=== Data section ===

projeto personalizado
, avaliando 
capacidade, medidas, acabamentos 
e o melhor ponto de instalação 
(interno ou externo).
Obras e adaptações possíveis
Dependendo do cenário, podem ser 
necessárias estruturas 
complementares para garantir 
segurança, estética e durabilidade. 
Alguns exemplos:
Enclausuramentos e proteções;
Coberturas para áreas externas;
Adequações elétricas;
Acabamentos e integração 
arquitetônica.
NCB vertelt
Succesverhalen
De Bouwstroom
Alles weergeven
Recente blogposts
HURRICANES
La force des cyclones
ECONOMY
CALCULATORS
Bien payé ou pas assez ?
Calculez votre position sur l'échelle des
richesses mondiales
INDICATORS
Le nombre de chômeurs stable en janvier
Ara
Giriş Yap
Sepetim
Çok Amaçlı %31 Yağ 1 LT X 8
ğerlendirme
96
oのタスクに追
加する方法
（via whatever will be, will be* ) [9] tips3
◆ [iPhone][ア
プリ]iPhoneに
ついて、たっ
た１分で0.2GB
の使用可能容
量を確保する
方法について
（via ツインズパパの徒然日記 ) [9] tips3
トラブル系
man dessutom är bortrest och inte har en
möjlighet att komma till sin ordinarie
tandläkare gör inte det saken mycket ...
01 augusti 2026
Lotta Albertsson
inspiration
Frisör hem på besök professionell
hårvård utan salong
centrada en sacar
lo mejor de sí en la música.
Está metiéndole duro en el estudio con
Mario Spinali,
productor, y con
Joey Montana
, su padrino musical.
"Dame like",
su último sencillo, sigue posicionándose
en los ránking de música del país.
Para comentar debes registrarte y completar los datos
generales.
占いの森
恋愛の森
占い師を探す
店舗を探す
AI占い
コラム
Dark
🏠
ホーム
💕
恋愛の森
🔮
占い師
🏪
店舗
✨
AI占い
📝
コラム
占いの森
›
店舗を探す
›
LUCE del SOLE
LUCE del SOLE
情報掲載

===

What the task asks: Each line of the material above needs to be quoted exactly, please.

Solution to this exercise:
projeto personalizado
, avaliando 
capacidade, medidas, acabamentos 
e o melhor ponto de instalação 
(interno ou externo).
Obras e adaptações possíveis
Dependendo do cenário, podem ser 
necessárias estruturas 
complementares para garantir 
segurança, estética e durabilidade. 
Alguns exemplos:
Enclausuramentos e proteções;
Coberturas para áreas externas;
Adequações elétricas;
Acabamentos e integração 
arquitetônica.
NCB vertelt
Succesverhalen
De Bouwstroom
Alles weergeven
Recente blogposts
HURRICANES
La force des cyclones
ECONOMY
CALCULATORS
Bien payé ou pas assez ?
Calculez votre position sur l'échelle des
richesses mondiales
INDICATORS
Le nombre de chômeurs stable en janvier
Ara
Giriş Yap
Sepetim
Çok Amaçlı %31 Yağ 1 LT X 8
ğerlendirme
96
oのタスクに追
加する方法
（via whatever will be, will be* ) [9] tips3
◆ [iPhone][ア
プリ]iPhoneに
ついて、たっ
た１分で0.2GB
の使用可能容
量を確保する
方法について
（via ツインズパパの徒然日記 ) [9] tips3
トラブル系
man dessutom är bortrest och inte har en
möjlighet att komma till sin ordinarie
tandläkare gör inte det saken mycket ...
01 augusti 2026
Lotta Albertsson
inspiration
Frisör hem på besök professionell
hårvård utan salong
centrada en sacar
lo mejor de sí en la música.
Está metiéndole duro en el estudio con
Mario Spinali,
productor, y con
Joey Montana
, su padrino musical.
"Dame like",
su último sencillo, sigue posicionándose
en los ránking de música del país.
Para comentar debes registrarte y completar los datos
generales.
占いの森
恋愛の森
占い師を探す
店舗を探す
AI占い
コラム
Dark
🏠
ホーム
💕
恋愛の森
🔮
占い師
🏪
店舗
✨
AI占い
📝
コラム
占いの森
›
店舗を探す
›
LUCE del SOLE
LUCE del SOLE
情報掲載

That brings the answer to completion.